Development of methods to monitor maturation and trafficking of Carboxypeptidase Y (CPY) and its G255R mutant (CPY*)

Abstract

Protein folding is a vital biological process which underpins many cellular functions in both eukaryotic and prokaryotic cells. This mechanism is a prime example of macromolecular self-assembly which leads to important biological function, such as molecular trafficking to specific cellular parts and cellular differentiation. However, whilst for the majority of cases proteins fold into their correct 3D structure with long-term stability, there is a propensity for proteins to misfold due to insufficient molecular interactions between the amino acids within the polypeptide chain. Once formed, these misfolded proteins have the potential to aggregate and cause pathological or even neurological diseases. Thus, it is of importance to probe the mechanism(s) of protein misfolding to uncover its molecular origins.
The yeast species known as baker’s yeast (S. Cerevisiae) is a model organism to probe this mechanism, and carboxypeptidase Y (CPY) has been proposed as a suitable model protein, due to its high abundance within the yeast endoplasmic reticulum (ER), to understand this process. Literature has shown that CPY is a widely used model protein in understanding protein sorting events within the ER of S. Cerevisiae. The advantages, and subsequent choice of this protein, are based upon its structure and role. It plays a part in the C-terminal chemistry of polypeptides, and thus may inform on mis-interactions which contribute to misfolding. Furthermore, CPY trafficking from the ER to the Golgi to the vacuole has provided information on sorting signal events which are like mammalian cellular signals, and thus share similar features with other organisms. It is also a preferable model protein due to its unique catalytic triad (active site). Although classified as a serine protease, it has a much greater pH and temperature range than other proteases, and can thus maintain high activity across environmental changes. Its mutated analogue, carboxypeptidase Y* (CPY*), has also been chosen as a model protein to compare its molecular sorting mechanism with CPY. It is characterised by a glycine-arginine mutation at the 255 amino acid position.

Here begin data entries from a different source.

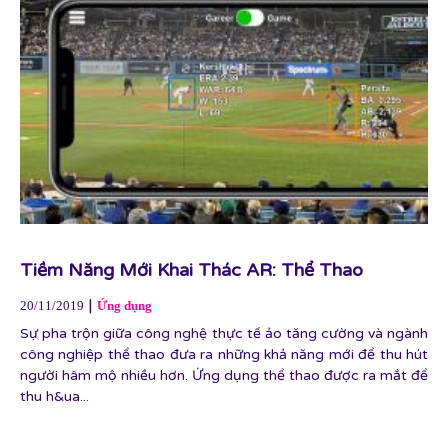
Tiềm Năng Mới Khai Thác AR: Thể Thao
|
20/11/2019
Ứng dụng
Sự pha trộn giữa công nghệ thực tế ảo tăng cường và ngành
công nghiệp thể thao đưa ra những khả năng mới để thu hút
người hâm mộ nhiều hơn. Ứng dụng thể thao được ra mắt để
thu h&ua...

The purpose of this project is to uncover the molecular mechanisms of misfolding, namely, post trafficking of CPY & CPY*, whether these misfolded proteins renature and continue trafficking or whether they are degraded by cellular machinery. Alternatively, whether there is evidence of competition between these processes. This would also shed light on the kinetics of these processes and the likelihood of clearance of these misfolded proteins from the ER. To probe these processes, the maturation of pre-cursor forms of both CPY and CPY* have been studied, as they undergo cellular trafficking across the secretory pathway from the ER to the Golgi to the vacuole.

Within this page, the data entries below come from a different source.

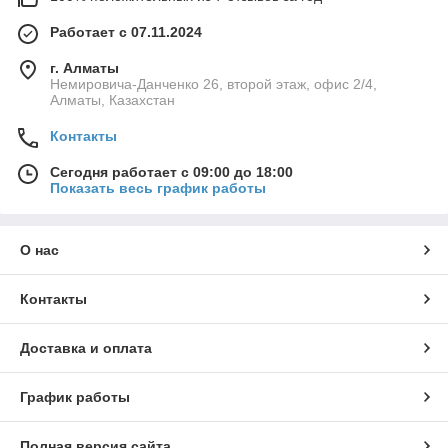
Работает с 07.11.2024
г. Алматы
Немировича-Данченко 26, второй этаж, офис 2/4,
Алматы, Казахстан
Контакты
Сегодня работает с 09:00 до 18:00
Показать весь график работы
О нас
Контакты
Доставка и оплата
График работы
Полная версия сайта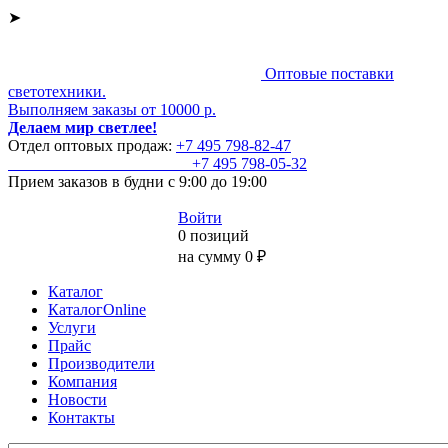
➤
Оптовые поставки
светотехники.
Выполняем заказы от 10000 р.
Делаем мир светлее!
Отдел оптовых продаж:
+7 495
798-82-47
+7 495
798-05-32
Прием заказов
в будни с 9:00 до 19:00
Войти
0 позиций
на сумму 0 ₽
Каталог
КаталогOnline
Услуги
Прайс
Производители
Компания
Новости
Контакты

The initial experiments have been used to test whether CPY/CPY* can be detected in a western blot through SDS-PAGE gels, and whether CPY/CPY* can be detected in an immunoprecipitate. The final experiment was used to assess whether the dose-dependent cell-cycle regulator 2 (DCR2) plays a role in ER-induced stress, by specifically affecting CPY* degradation. All such experiments employ classical molecular biology techniques. These findings could shed light on whether degradation, by means of disulphide bond breaking and thus slower migration on SDS-PAGE gels, or renaturation, by means of cellular mechanisms, is the dominant mechanism within the ER.